- **PROMPT 1**
Reproduce the passage of the council charging article from "Vauxhall has teamed" to "their local area." with no changes.
- **PROMPT 2**
Answer these questions from the council charging article:
(a) What percentage of councils have no published strategy for residential on-street charging?
(b) How many councils provided data?
(c) Which charge point operators has Vauxhall teamed up with?

- **STUDY TEXT**
════════════════

Two in three local councils in the UK have yet to install on street charging points in their area, according to a new Freedom of Information request.

71% of councils do not even have a published strategy for residential on-street charging. However, the situation is not all bad. Of the 289 councils which provided data, 14,188 new charging points have either been installed or are due for installation this year. 45% said that they had no plans to install charging points in 2023.

On-street charging is seen as critical to the take-up of EVs, as people without off-street parking will be reliant on this and public charging stations.

Vauxhall has teamed up with charge point operators Chargy, ConnectedKerb and SureCharge on an initiative to help councils understand what they can do to deliver charging solutions. The motor manufacturer has set up an enablement fund and a national database for the general public to identify where on-street charging is needed in their local area.

════════════════

- **GIVEN RECORDS**
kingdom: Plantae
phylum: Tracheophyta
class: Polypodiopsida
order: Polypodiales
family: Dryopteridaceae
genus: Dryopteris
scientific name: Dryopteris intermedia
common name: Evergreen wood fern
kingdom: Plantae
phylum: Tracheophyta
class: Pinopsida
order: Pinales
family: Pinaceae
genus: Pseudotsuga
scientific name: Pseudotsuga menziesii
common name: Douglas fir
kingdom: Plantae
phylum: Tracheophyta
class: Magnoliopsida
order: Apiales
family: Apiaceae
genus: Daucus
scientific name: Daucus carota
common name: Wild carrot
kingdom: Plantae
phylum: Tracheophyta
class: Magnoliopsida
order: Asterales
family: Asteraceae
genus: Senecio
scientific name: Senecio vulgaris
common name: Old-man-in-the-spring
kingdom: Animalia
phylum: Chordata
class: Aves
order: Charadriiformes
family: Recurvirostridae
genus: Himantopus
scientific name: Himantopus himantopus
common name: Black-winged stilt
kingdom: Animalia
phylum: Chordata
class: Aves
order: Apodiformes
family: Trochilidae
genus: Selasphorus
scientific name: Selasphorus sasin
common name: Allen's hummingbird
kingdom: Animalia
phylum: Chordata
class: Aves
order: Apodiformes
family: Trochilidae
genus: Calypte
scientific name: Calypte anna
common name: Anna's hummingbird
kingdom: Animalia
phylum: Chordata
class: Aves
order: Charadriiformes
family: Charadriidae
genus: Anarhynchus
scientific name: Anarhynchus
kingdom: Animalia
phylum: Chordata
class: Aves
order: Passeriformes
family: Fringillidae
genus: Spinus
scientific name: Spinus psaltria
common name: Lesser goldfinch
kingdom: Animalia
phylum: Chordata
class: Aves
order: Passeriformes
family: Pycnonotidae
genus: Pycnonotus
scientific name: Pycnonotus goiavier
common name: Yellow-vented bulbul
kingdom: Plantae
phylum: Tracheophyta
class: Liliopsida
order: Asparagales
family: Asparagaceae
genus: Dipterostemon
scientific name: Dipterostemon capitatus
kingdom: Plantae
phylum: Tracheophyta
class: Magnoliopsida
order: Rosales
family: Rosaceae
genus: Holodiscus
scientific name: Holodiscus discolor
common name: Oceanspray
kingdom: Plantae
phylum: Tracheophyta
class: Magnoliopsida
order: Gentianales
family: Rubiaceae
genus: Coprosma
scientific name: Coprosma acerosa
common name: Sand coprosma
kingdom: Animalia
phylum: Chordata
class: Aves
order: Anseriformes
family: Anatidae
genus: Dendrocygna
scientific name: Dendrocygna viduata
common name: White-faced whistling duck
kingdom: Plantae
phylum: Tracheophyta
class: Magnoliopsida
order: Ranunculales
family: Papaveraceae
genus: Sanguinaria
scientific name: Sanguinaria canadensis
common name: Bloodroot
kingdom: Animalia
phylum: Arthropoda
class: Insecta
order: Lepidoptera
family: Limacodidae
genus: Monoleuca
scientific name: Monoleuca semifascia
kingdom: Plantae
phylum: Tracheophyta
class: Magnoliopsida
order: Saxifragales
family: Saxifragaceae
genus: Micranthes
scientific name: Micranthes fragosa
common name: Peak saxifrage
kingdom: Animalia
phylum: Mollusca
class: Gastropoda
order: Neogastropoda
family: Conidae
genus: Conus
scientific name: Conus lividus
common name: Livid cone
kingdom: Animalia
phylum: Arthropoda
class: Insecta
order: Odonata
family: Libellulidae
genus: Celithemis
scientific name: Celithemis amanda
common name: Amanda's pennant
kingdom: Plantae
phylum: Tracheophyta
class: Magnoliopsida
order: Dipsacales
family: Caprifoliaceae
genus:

════════════════

- **WRITTEN SOLUTION 1**
Vauxhall has teamed up with charge point operators Chargy, ConnectedKerb and SureCharge on an initiative to help councils understand what they can do to deliver charging solutions. The motor manufacturer has set up an enablement fund and a national database for the general public to identify where on-street charging is needed in their local area.

- **WRITTEN SOLUTION 2**
(a) 71%
(b) 289
(c) Chargy, ConnectedKerb and SureCharge